A third lesson from the parable of the growing seed is that growth is a process. The parable describes the growth process as “first the blade, then the ear, then the full grain in the ear.” Or, as the NIV puts it, “first the stalk, then the head, then the full kernel in the head.” Although one might identify some distinct stages of growth along these lines in a literal plant, it does not appear to me that Jesus is describing specific stages in spiritual growth. If we were to associate his words with particular stages of the growth of the word in a person’s heart, it would be arbitrary. Instead, I think these words are simply saying that growth is a process. The ripened grain does not magically appear all at once.
That leads to a fourth truth, namely, growth normally takes time. There is some variation in the time of growth of literal seed and even more so with spiritual seed. We noticed this in our discussion of John 4 (see post, fourth point there also).

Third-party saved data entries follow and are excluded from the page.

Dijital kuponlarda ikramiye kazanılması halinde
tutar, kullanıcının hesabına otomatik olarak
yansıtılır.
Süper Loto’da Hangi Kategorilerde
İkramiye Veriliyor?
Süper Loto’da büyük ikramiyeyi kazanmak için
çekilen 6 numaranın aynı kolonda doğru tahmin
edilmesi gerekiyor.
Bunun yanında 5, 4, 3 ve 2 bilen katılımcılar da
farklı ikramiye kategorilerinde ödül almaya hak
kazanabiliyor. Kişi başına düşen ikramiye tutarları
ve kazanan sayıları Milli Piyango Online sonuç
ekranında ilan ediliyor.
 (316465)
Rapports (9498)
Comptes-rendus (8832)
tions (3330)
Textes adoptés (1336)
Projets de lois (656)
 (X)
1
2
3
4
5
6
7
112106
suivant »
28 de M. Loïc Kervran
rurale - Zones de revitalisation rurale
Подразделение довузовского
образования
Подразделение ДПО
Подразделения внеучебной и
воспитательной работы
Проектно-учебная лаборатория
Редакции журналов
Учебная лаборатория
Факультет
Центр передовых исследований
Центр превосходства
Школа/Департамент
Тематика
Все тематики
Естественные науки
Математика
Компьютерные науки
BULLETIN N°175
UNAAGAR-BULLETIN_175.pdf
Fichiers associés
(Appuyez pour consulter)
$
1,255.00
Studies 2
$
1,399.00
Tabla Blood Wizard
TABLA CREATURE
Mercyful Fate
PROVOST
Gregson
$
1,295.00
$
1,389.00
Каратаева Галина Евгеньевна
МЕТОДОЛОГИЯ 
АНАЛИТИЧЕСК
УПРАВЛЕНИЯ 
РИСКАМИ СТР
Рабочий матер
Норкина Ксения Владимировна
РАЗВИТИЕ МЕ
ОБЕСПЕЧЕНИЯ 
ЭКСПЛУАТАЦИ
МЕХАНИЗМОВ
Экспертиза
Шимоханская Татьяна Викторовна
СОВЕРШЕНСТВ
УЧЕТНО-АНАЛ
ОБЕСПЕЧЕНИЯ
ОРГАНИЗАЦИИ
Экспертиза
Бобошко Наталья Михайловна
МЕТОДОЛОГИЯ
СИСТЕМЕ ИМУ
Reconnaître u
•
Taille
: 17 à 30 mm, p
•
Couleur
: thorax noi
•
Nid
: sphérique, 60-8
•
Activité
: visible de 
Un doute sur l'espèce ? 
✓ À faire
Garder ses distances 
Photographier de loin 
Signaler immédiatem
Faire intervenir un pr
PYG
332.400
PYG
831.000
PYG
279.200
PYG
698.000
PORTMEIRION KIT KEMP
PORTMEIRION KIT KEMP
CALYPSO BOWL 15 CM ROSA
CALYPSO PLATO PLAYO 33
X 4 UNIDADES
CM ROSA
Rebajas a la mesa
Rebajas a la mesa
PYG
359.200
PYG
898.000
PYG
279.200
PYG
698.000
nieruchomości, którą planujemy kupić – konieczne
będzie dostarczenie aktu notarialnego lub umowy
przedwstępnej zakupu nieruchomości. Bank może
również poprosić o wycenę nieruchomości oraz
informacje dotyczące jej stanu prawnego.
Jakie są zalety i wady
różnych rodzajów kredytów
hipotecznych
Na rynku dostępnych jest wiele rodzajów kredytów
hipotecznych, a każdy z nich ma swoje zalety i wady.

Sometimes we may tell a person the good news, and they seem to respond very quickly. The growth time between sowing and reaping appears to be quite short. This may in fact be the case sometimes. More likely, though, a closer examination would reveal that others have sowed seed previously, sometimes stretching back for years. Regardless, we don’t need to debate how long it took the seed to grow. We can be content to realize that normally growth takes time. This will help us be patient while God does his work in a person’s heart, through his word and Spirit. This realization may also encourage us if we think a person isn’t responding to God’s message fast enough.
Fifth, we don’t know how growth takes place. The parable clearly says, “the seed sprouts and grows; he knows not how” (v. 27). We might compare Solomon’s words:
As you do not know the path of the wind,Ecclesiastes 11:5
or how the body is formed in a mother’s womb,
so you cannot understand the work of God,
the Maker of all things.
The realization that we don’t understand how growth occurs fits well with the other lessons above. Since God causes the growth, not us, and since we don’t know how it takes place, we need to focus especially on sowing the seeds of the gospel—even if the growth takes some time. We need to remember it is a process and stay in our lane.
This parable also mentions that when the harvest comes, the farmer will reap the ripened grain.
We’ve already noted that reaping is a part of the metaphor, and so reapers are needed. The metaphor does not tell us, however, exactly what is involved in reaping. It is related to helping people “believe and be saved” (Luke 8:12), so we can surmise that it entails assisting them in responding to the good news as they ought. So we wait patiently until God sees fit, in his good time, to grant the growth and ripening of the seed of the gospel. And when the fruit is ripe we stand ready as God’s servants to assist in the reaping of people into his kingdom.